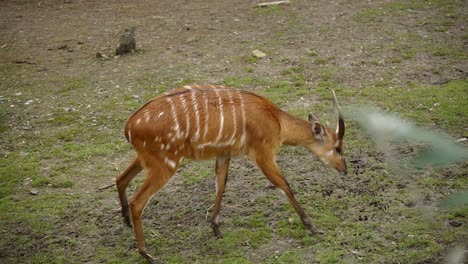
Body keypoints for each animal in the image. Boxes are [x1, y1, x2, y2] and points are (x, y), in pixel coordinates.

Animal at [115, 85, 346, 262]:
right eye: (337, 147)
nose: (344, 169)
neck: (276, 120)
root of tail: (128, 127)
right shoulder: (263, 154)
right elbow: (284, 186)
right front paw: (313, 227)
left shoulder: (224, 154)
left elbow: (221, 185)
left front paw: (216, 229)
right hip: (166, 164)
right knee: (137, 201)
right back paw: (146, 254)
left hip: (147, 160)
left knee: (120, 178)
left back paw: (126, 221)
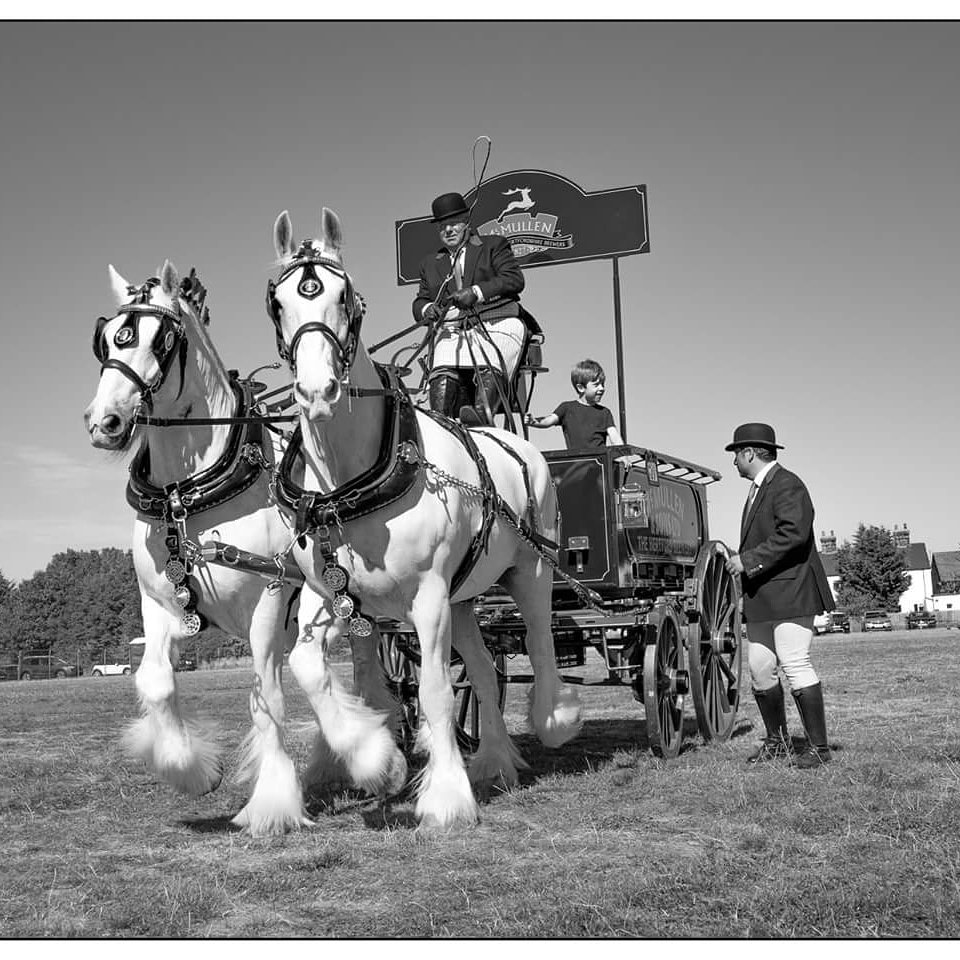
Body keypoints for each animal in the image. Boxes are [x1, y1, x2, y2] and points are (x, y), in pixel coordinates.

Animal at [83, 261, 406, 835]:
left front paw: (273, 801)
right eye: (105, 338)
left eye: (161, 339)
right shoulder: (160, 604)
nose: (106, 422)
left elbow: (267, 698)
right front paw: (191, 769)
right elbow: (155, 681)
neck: (185, 497)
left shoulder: (269, 601)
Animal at [267, 207, 583, 829]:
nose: (317, 391)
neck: (350, 480)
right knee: (482, 670)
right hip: (464, 597)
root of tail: (517, 442)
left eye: (346, 296)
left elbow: (436, 690)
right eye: (279, 301)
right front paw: (376, 761)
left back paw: (553, 722)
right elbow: (309, 668)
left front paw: (447, 797)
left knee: (538, 642)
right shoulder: (330, 593)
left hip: (530, 570)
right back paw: (494, 762)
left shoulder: (428, 595)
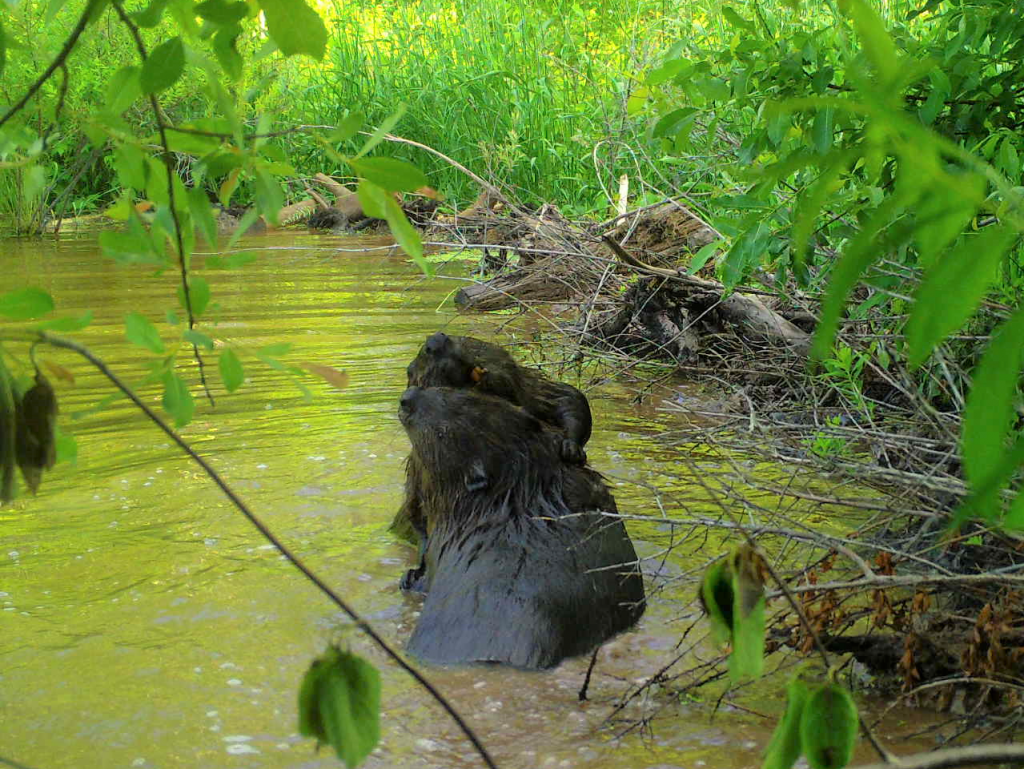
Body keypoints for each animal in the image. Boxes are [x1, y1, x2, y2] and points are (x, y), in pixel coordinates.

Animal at [389, 331, 593, 548]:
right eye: (411, 369)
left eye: (468, 339)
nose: (435, 341)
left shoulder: (530, 386)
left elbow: (567, 396)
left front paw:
***
## [Aim of the task]
Among the lines above, find those holding "back" and copy each one.

## [Answer space]
right back paw: (146, 254)
left back paw: (126, 221)
left back paw: (553, 722)
right back paw: (494, 762)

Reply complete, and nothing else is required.